Despite efforts from the town and the University of Massachusetts, alcohol related emergencies are on the rise.
"They're pre-disposed to the bad behavior before they get out here," said Amherst Fire Chief Timothy Nelson, speaking of college students in his town. Specifically, the ones who generate the alcohol related emergency calls his department responds to each year.
The department said over the last three years, those numbers have gone up.
In the 2011-2012 school year, the department responded to 77 alcohol related calls out of 282 total emergencies involving students.
Last year, that number was 91 out of 288.
So far this year, they have had 59 alcohol related calls, nearly two-thirds of all of last year.
Nelson said it is a strain on the department.
"We're close to that tipping point at times," Nelson stated. "What these calls do, where kids have chosen to do the wrong thing, that gets us right up to the tipping point or we go over."
To bring the department back from the tipping point, UMass has helped out. The university said it is now contributing $80,000 per school year to fully fund ambulance services on busy nights.
"What we try to do is educate students and intervene when appropriate," said Ed Blaguszewski, a university spokesman.
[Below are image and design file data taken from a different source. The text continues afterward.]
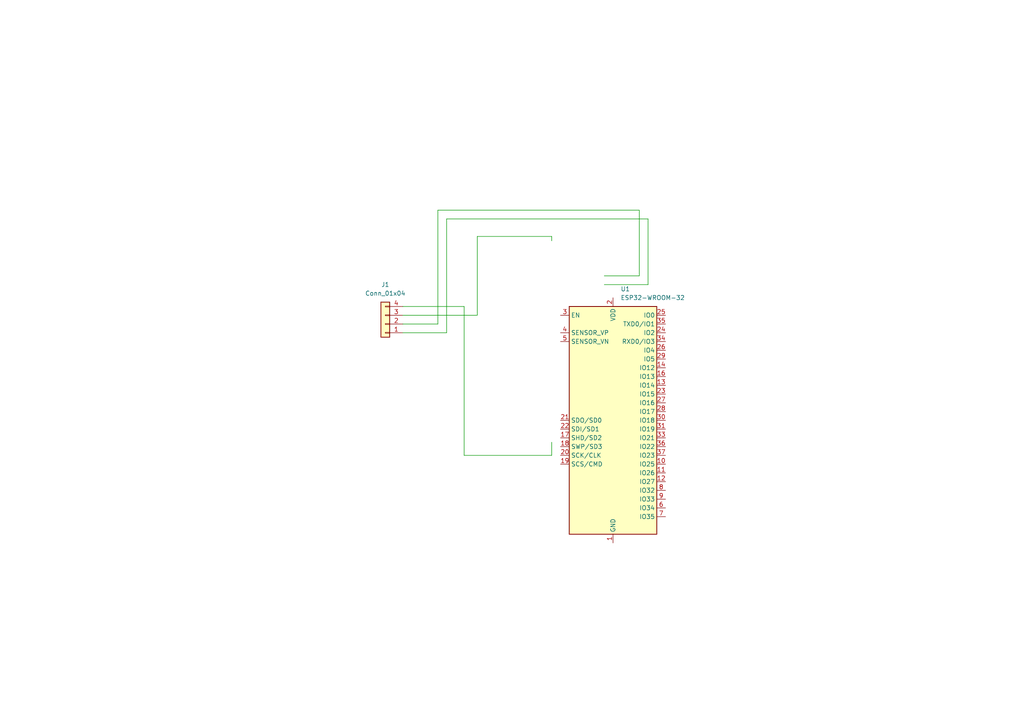
<source format=kicad_sch>
(kicad_sch
	(version 20231120)
	(generator "eeschema")
	(generator_version "8.0")
	(uuid "8ad2db49-c5fd-4dac-b706-b2a3799688db")
	(paper "A4")
	
	(wire
		(pts
			(xy 160.02 68.58) (xy 160.02 69.85)
		)
		(stroke
			(width 0)
			(type default)
		)
		(uuid "074c005d-13c4-4cd5-b992-5d4bd532f549")
	)
	(wire
		(pts
			(xy 129.54 63.5) (xy 187.96 63.5)
		)
		(stroke
			(width 0)
			(type default)
		)
		(uuid "0df2b1d1-85d1-41b0-bdbc-80c95587f865")
	)
	(wire
		(pts
			(xy 134.62 132.08) (xy 160.02 132.08)
		)
		(stroke
			(width 0)
			(type default)
		)
		(uuid "1213a5a2-1273-430f-a27b-69f0b6956d0a")
	)
	(wire
		(pts
			(xy 116.84 91.44) (xy 138.43 91.44)
		)
		(stroke
			(width 0)
			(type default)
		)
		(uuid "1d8a30e2-2482-4fbc-a3a7-956715519d98")
	)
	(wire
		(pts
			(xy 116.84 88.9) (xy 134.62 88.9)
		)
		(stroke
			(width 0)
			(type default)
		)
		(uuid "1daffbff-4991-41bb-b2ca-637714c4edeb")
	)
	(wire
		(pts
			(xy 127 93.98) (xy 127 60.96)
		)
		(stroke
			(width 0)
			(type default)
		)
		(uuid "1fb3e91f-d988-4ce4-85aa-2eb09c6922f6")
	)
	(wire
		(pts
			(xy 160.02 132.08) (xy 160.02 128.27)
		)
		(stroke
			(width 0)
			(type default)
		)
		(uuid "268c7644-936d-468f-960e-bbbfab190402")
	)
	(wire
		(pts
			(xy 187.96 63.5) (xy 187.96 82.55)
		)
		(stroke
			(width 0)
			(type default)
		)
		(uuid "4cc4065c-6c7e-431d-85dc-9a399f190fc5")
	)
	(wire
		(pts
			(xy 116.84 93.98) (xy 127 93.98)
		)
		(stroke
			(width 0)
			(type default)
		)
		(uuid "4f84d48f-0f93-4e3b-99f8-6fc7667cf9b5")
	)
	(wire
		(pts
			(xy 127 60.96) (xy 185.42 60.96)
		)
		(stroke
			(width 0)
			(type default)
		)
		(uuid "51766429-32a8-406a-88bb-67b3502bd208")
	)
	(wire
		(pts
			(xy 185.42 60.96) (xy 185.42 80.01)
		)
		(stroke
			(width 0)
			(type default)
		)
		(uuid "56b0218a-2da9-4a2e-a258-d30f23df9976")
	)
	(wire
		(pts
			(xy 175.26 80.01) (xy 185.42 80.01)
		)
		(stroke
			(width 0)
			(type default)
		)
		(uuid "85b8334f-841d-4b00-b784-5a221c3be1c1")
	)
	(wire
		(pts
			(xy 138.43 91.44) (xy 138.43 68.58)
		)
		(stroke
			(width 0)
			(type default)
		)
		(uuid "9553cfa7-4ec3-425b-a3b1-52efc04b300b")
	)
	(wire
		(pts
			(xy 116.84 96.52) (xy 129.54 96.52)
		)
		(stroke
			(width 0)
			(type default)
		)
		(uuid "9da52840-98c0-4714-b6f9-cb22e3c7b3b2")
	)
	(wire
		(pts
			(xy 175.26 82.55) (xy 187.96 82.55)
		)
		(stroke
			(width 0)
			(type default)
		)
		(uuid "9e46e62d-b847-49a1-93a4-85f95e207da1")
	)
	(wire
		(pts
			(xy 138.43 68.58) (xy 160.02 68.58)
		)
		(stroke
			(width 0)
			(type default)
		)
		(uuid "cb2bfba7-5ea6-4387-82e4-fb04ed3fe175")
	)
	(wire
		(pts
			(xy 129.54 96.52) (xy 129.54 63.5)
		)
		(stroke
			(width 0)
			(type default)
		)
		(uuid "eba68010-5930-423a-997b-0ea9f189a20b")
	)
	(wire
		(pts
			(xy 134.62 88.9) (xy 134.62 132.08)
		)
		(stroke
			(width 0)
			(type default)
		)
		(uuid "f07fba9e-d555-4a13-a25e-78812877b9ca")
	)
	(symbol
		(lib_id "RF_Module:ESP32-WROOM-32")
		(at 177.8 121.92 0)
		(unit 1)
		(exclude_from_sim no)
		(in_bom yes)
		(on_board yes)
		(dnp no)
		(fields_autoplaced yes)
		(uuid "a449c5a6-d31e-4af5-9442-69bbeb414913")
		(property "Reference" "U1"
			(at 179.9941 83.82 0)
			(effects
				(font
					(size 1.27 1.27)
				)
				(justify left)
			)
		)
		(property "Value" "ESP32-WROOM-32"
			(at 179.9941 86.36 0)
			(effects
				(font
					(size 1.27 1.27)
				)
				(justify left)
			)
		)
		(property "Footprint" "RF_Module:ESP32-WROOM-32"
			(at 177.8 160.02 0)
			(effects
				(font
					(size 1.27 1.27)
				)
				(hide yes)
			)
		)
		(property "Datasheet" "https://www.espressif.com/sites/default/files/documentation/esp32-wroom-32_datasheet_en.pdf"
			(at 170.18 120.65 0)
			(effects
				(font
					(size 1.27 1.27)
				)
				(hide yes)
			)
		)
		(property "Description" "RF Module, ESP32-D0WDQ6 SoC, Wi-Fi 802.11b/g/n, Bluetooth, BLE, 32-bit, 2.7-3.6V, onboard antenna, SMD"
			(at 177.8 121.92 0)
			(effects
				(font
					(size 1.27 1.27)
				)
				(hide yes)
			)
		)
		(pin "21"
			(uuid "c417cdd9-10ad-4567-8f46-1777c26d1eb2")
		)
		(pin "31"
			(uuid "07a83eb6-b015-49b4-9018-30bd204208d1")
		)
		(pin "34"
			(uuid "8106321f-7231-459f-852b-d26b6e4c6a70")
		)
		(pin "4"
			(uuid "3caeb85f-172d-462f-a5a6-f26ceaf8e24e")
		)
		(pin "15"
			(uuid "bef5b1e3-e714-4737-bed1-bc139c26d367")
		)
		(pin "13"
			(uuid "cc77e3ca-ab13-4fc0-9239-065809dc270d")
		)
		(pin "27"
			(uuid "bfec90ba-066a-42a1-a92f-6ccbb0bd38be")
		)
		(pin "10"
			(uuid "7facce7c-bef3-47ee-8623-287bdf39f183")
		)
		(pin "29"
			(uuid "89012035-d828-438e-a2e4-78ee97233e4e")
		)
		(pin "12"
			(uuid "d19404e2-7b50-4eed-95b8-bbb5a185efe5")
		)
		(pin "32"
			(uuid "c244755d-37b0-401b-a6e6-e87d10b9b10c")
		)
		(pin "26"
			(uuid "c1e2fe1c-a62f-4b8c-bee2-e2847f8bab4d")
		)
		(pin "9"
			(uuid "a504381f-28a2-4991-ba08-31e608f5fcf0")
		)
		(pin "17"
			(uuid "0b81a5ee-c060-4ee4-b329-4ee608129156")
		)
		(pin "28"
			(uuid "550383bd-61ff-4471-b3b3-98d461e0a728")
		)
		(pin "22"
			(uuid "30a5f939-45f1-4073-adc9-e417dea69854")
		)
		(pin "18"
			(uuid "e53edc80-50a5-4e64-8933-8d073abac9f0")
		)
		(pin "19"
			(uuid "c31b4158-fd1b-4dfa-b1e3-20ee0b80ab94")
		)
		(pin "20"
			(uuid "7e9d78e4-54ba-412f-bb53-222ec5708619")
		)
		(pin "2"
			(uuid "83d12938-8a81-4765-8b52-b7c19af7b7d5")
		)
		(pin "16"
			(uuid "c1eb40a9-189a-4b1e-80f8-ce9d81a7be64")
		)
		(pin "39"
			(uuid "f1232202-12fa-48aa-a8b6-8eabc83c458c")
		)
		(pin "24"
			(uuid "5f693f2c-4a6c-449a-8561-f26e80feefac")
		)
		(pin "35"
			(uuid "ce35395d-02ec-47bb-adcd-ee8b0fef1061")
		)
		(pin "30"
			(uuid "a55a0acd-b682-4d7a-94be-ccec14c0af12")
		)
		(pin "36"
			(uuid "82cc6545-a0f5-49ae-ac92-3f132669742d")
		)
		(pin "8"
			(uuid "4426c5d9-a38b-4cbd-b5c3-ff3e1760323a")
		)
		(pin "7"
			(uuid "0f9b5448-570b-4eef-bc0c-966f41e20913")
		)
		(pin "6"
			(uuid "5e3a501c-c41c-48e1-ba40-a0b8297fc726")
		)
		(pin "33"
			(uuid "c4692ece-6ec7-44c0-ad4b-a70efb4d51e1")
		)
		(pin "5"
			(uuid "fb497791-1339-43ca-8ab6-79e30e5f3abe")
		)
		(pin "25"
			(uuid "86718e0e-ce7a-4891-afb4-0ea79bc6b754")
		)
		(pin "38"
			(uuid "20a9e98e-24db-4b0f-a9fa-13bed4e34da8")
		)
		(pin "37"
			(uuid "a2365d04-0f38-4885-b5cc-f3b7167a9160")
		)
		(pin "14"
			(uuid "061f9b83-1ddd-458a-b6c6-9e5e9b59c911")
		)
		(pin "1"
			(uuid "4461cba4-8d63-4845-ae53-1a7f59a12e24")
		)
		(pin "11"
			(uuid "60107761-c273-43b6-8a72-0dbbe2f672b3")
		)
		(pin "23"
			(uuid "a4a6138d-eba4-44a2-b9bf-2d4186e676c1")
		)
		(pin "3"
			(uuid "517e6934-f82f-4a1f-bf65-bcf6ffc7b967")
		)
		(instances
			(project ""
				(path "/8ad2db49-c5fd-4dac-b706-b2a3799688db"
					(reference "U1")
					(unit 1)
				)
			)
		)
	)
	(symbol
		(lib_id "Connector_Generic:Conn_01x04")
		(at 111.76 93.98 180)
		(unit 1)
		(exclude_from_sim no)
		(in_bom yes)
		(on_board yes)
		(dnp no)
		(fields_autoplaced yes)
		(uuid "ce947208-45f5-4ccb-8064-9bde4f24a4c9")
		(property "Reference" "J1"
			(at 111.76 82.55 0)
			(effects
				(font
					(size 1.27 1.27)
				)
			)
		)
		(property "Value" "Conn_01x04"
			(at 111.76 85.09 0)
			(effects
				(font
					(size 1.27 1.27)
				)
			)
		)
		(property "Footprint" ""
			(at 111.76 93.98 0)
			(effects
				(font
					(size 1.27 1.27)
				)
				(hide yes)
			)
		)
		(property "Datasheet" "~"
			(at 111.76 93.98 0)
			(effects
				(font
					(size 1.27 1.27)
				)
				(hide yes)
			)
		)
		(property "Description" "Generic connector, single row, 01x04, script generated (kicad-library-utils/schlib/autogen/connector/)"
			(at 111.76 93.98 0)
			(effects
				(font
					(size 1.27 1.27)
				)
				(hide yes)
			)
		)
		(pin "4"
			(uuid "8e846d01-0828-4159-81c1-4bc617c46ba6")
		)
		(pin "1"
			(uuid "eb34f3de-2db5-441d-9188-5c0eac55900d")
		)
		(pin "3"
			(uuid "aff761b2-abb8-4408-a036-67e5a2fa38d1")
		)
		(pin "2"
			(uuid "661db667-3570-4a68-9fab-4d9b8c4c32a7")
		)
		(instances
			(project ""
				(path "/8ad2db49-c5fd-4dac-b706-b2a3799688db"
					(reference "J1")
					(unit 1)
				)
			)
		)
	)
	(sheet_instances
		(path "/"
			(page "1")
		)
	)
)

</source>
Blaguszewski said the university does much more than fund extra medics. He said students take a survey when they enroll as freshmen, they have a series of classes for students who are charged in alcohol related offenses and they have begun a new campus-wide initiative for faculty and staff to look for possible warning signs.
"I think it's appropriate to understand that the great majority of students at UMass, as well as most other institutions, aren't binge drinkers," said Blaguszewski. "They're out there studying and partying within good norms."
The amount of the town's student-related emergency calls are even greater if you go back a few more years.
The totals have basically doubled since the 2006-2007 school year.
As the emergency calls go up, the number of firefighters does not. Nelson said he could use 10 more firefighters to be fully-staffed.
Even then, he said they would be plenty busy.